PROVIDED DATA –
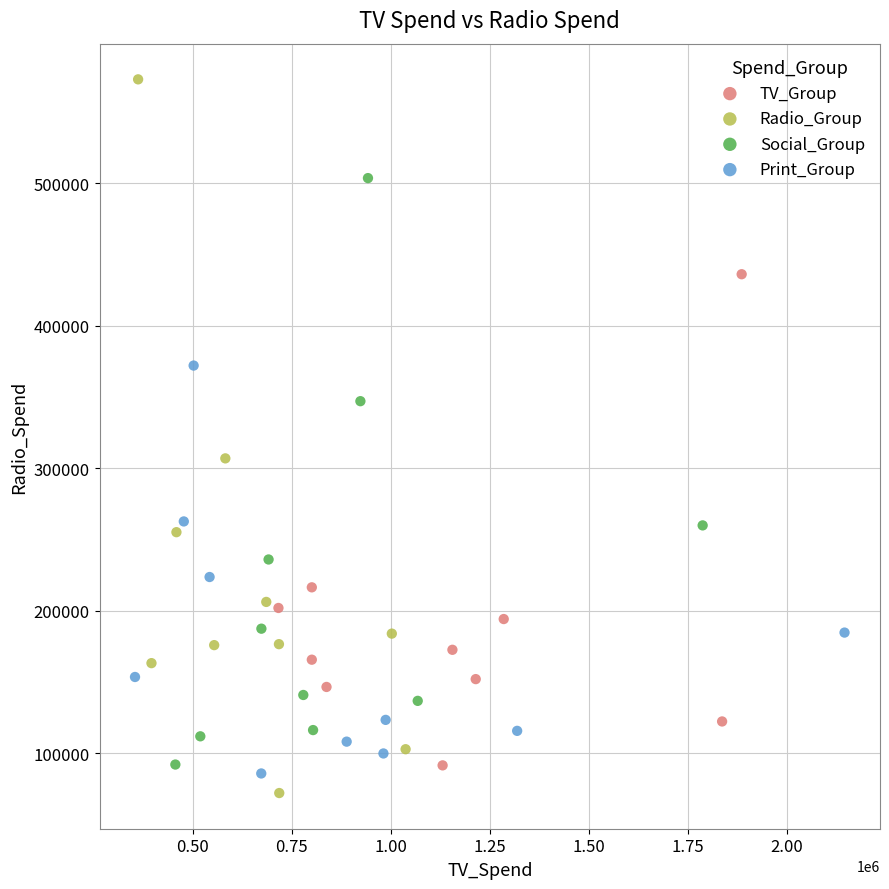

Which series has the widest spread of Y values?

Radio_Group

...

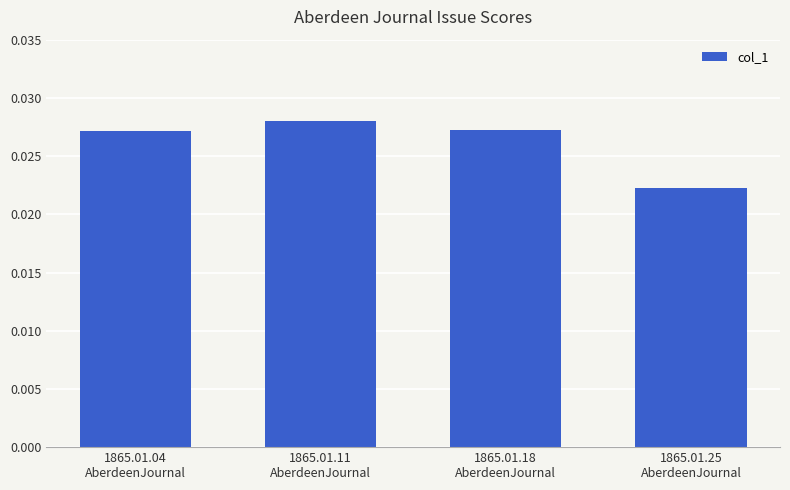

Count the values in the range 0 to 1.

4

---

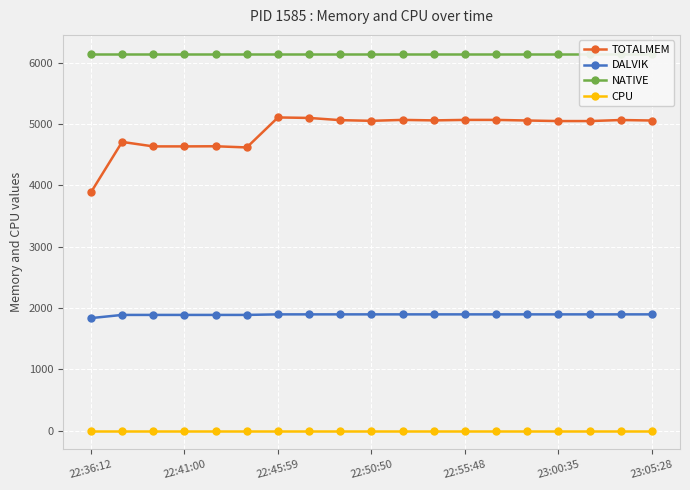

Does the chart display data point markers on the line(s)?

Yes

WHAT IS EXPECTED –
Pull out each line of the material above that contains the word "values", and copy those lines in full.

TASK RESULT –
Which series has the widest spread of Y values?
Count the values in the range 0 to 1.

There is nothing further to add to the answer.